AUTOSAR Testing with Reactis

In this video: Automated test generation for AUTOSAR components to find runtime errors and exercise coverage targets:

  • Import & Setup: ARXML import, minimal RTE generation, and C harness creation
  • Test Generation: Automated test suite creation with coverage goals configuration
  • Execution & Analysis: Detailed reports on runtime errors, output differences, and coverage metrics
  • Validation: Back-to-back testing and synchronized debugging with model-based designs
Quick Overview (2 minutes) | Full Version (15 minutes)

Video Description

Automatically generate comprehensive test suites for AUTOSAR components using Reactis. This video demonstrates the complete workflow for testing an AUTOSAR atomic software component through an adaptive cruise control example: import the ARXML model, generate a minimal runtime environment (RTE), create C harnesses for runnables, generate test suites, and execute tests on your C code. For Simulink users, learn how to validate your code against the model through back-to-back testing and debug both simultaneously in lock-step.

Step 1: ARXML Import & Setup

Start by importing the component's ARXML files through the Reactis for C AUTOSAR import tool.
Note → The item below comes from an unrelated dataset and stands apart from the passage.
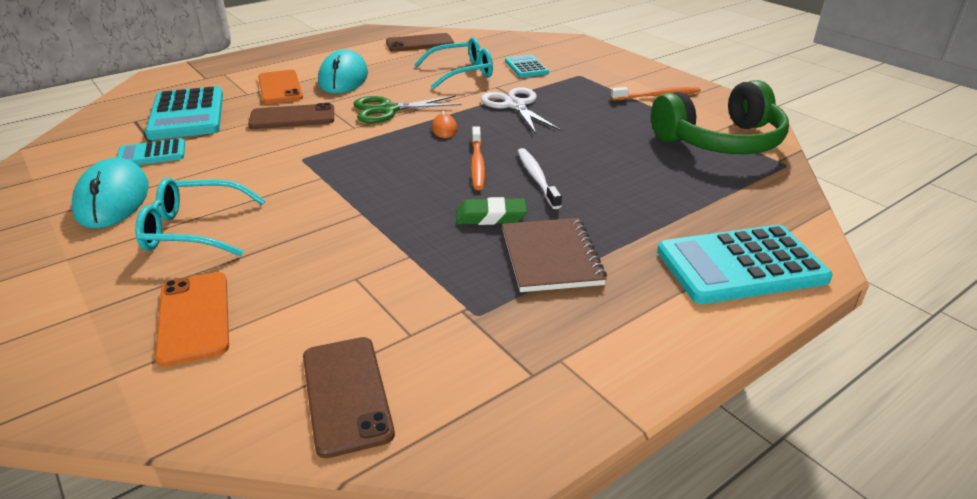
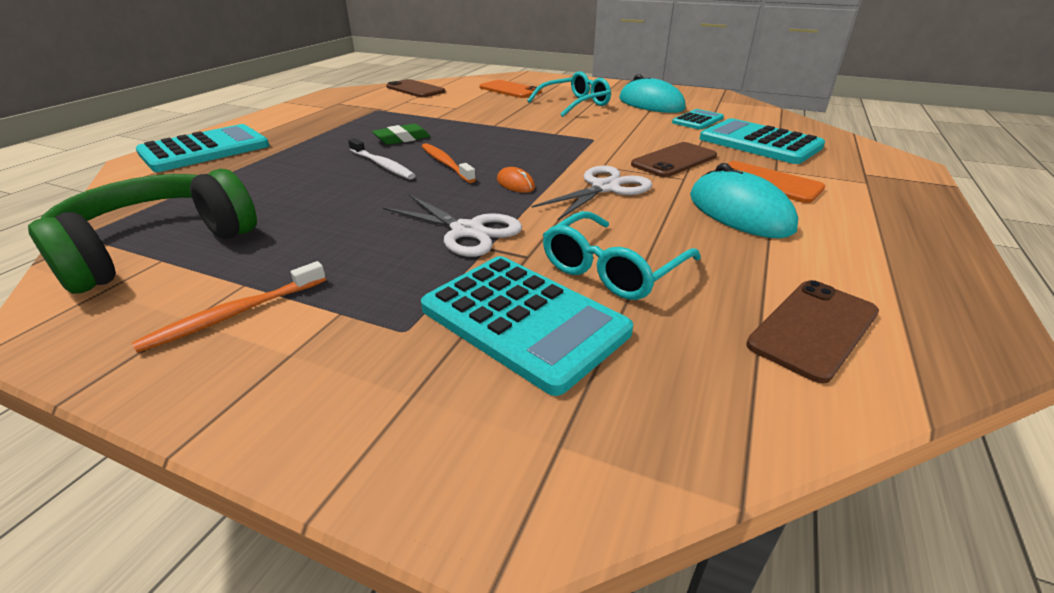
camera: 150 degrees right, 0 degrees up
(388, 110) = (605, 188): green scissors -> white scissors
(526, 67) = (523, 320): turquoise calculator -> turquoise calculator, size x1.82
(551, 257) = (346, 131): brown notebook -> none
Reactis generates a minimal RTE, a Makefile, and C harness files that specify each runnable's inputs, outputs, and configuration variables. The import wizard automatically proposes mappings between engineering objects and C sources, detects runnables, and compiles everything so your component is ready to test.
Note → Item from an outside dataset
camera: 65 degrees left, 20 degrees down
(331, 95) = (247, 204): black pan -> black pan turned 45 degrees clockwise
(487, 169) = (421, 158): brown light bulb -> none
Step 2: Test Configuration & Generation

Next, open the harness editor to configure your test environment. Review the inferred items: initialization and entry functions, sample period, inputs, outputs, and configuration variables. Set input ranges to guide test generation toward meaningful values, configure error checks and coverage metrics, then generate a comprehensive test suite. Reactis produces compact suites that exercise your coverage targets and runs them in Reactis Simulator to produce detailed reports showing runtime errors, output differences, and when each coverage target was exercised.

Step 3: Back-to-Back Testing (Simulink)

For components modeled in Simulink, use back-to-back testing to validate your implementation. Create matching harnesses for the model in Reactis for Simulink and your C code in Reactis for C, then apply the same test suite to both. Reactis automatically compares actual C outputs against model-derived expected outputs, generating difference reports and plots when mismatches occur.

Step 4: Synchronized Debugging

When differences appear, connect Reactis-for-C and Reactis-for-Simulink for synchronized debugging. Execute both model and code in lock-step: click a model block to highlight the corresponding C code, set synchronized breakpoints, and inspect signals and variables side-by-side. This two-way traceability makes root-cause analysis efficient for diagnosing runtime errors and validating code behavior.

Verifiable Artifacts & Compliance

The workflow produces comprehensive, verifiable artifacts ready for integration, regression testing, and compliance verification. Generated test suites (.rst files) and HTML reports provide audit evidence documenting the absence of runtime errors and coverage achievements across both your model and code.